▶ **SET EXERCISE**:
Please copy the records from the line containing "longitude: -118.8521" through the line containing "latitude: 42.9818", replacing "city" with "town" and leaving everything else unchanged.

**** EXTRACTED DATA

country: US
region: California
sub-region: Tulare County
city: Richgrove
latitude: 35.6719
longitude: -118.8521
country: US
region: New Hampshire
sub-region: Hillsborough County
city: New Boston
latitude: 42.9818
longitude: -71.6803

********
**** EXTRACTED DATA

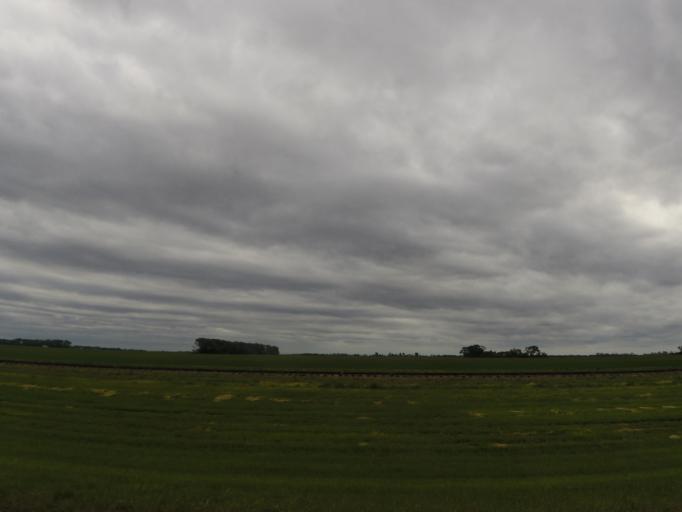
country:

********

▶ **RESULT BELOW**:
longitude: -118.8521
country: US
region: New Hampshire
sub-region: Hillsborough County
town: New Boston
latitude: 42.9818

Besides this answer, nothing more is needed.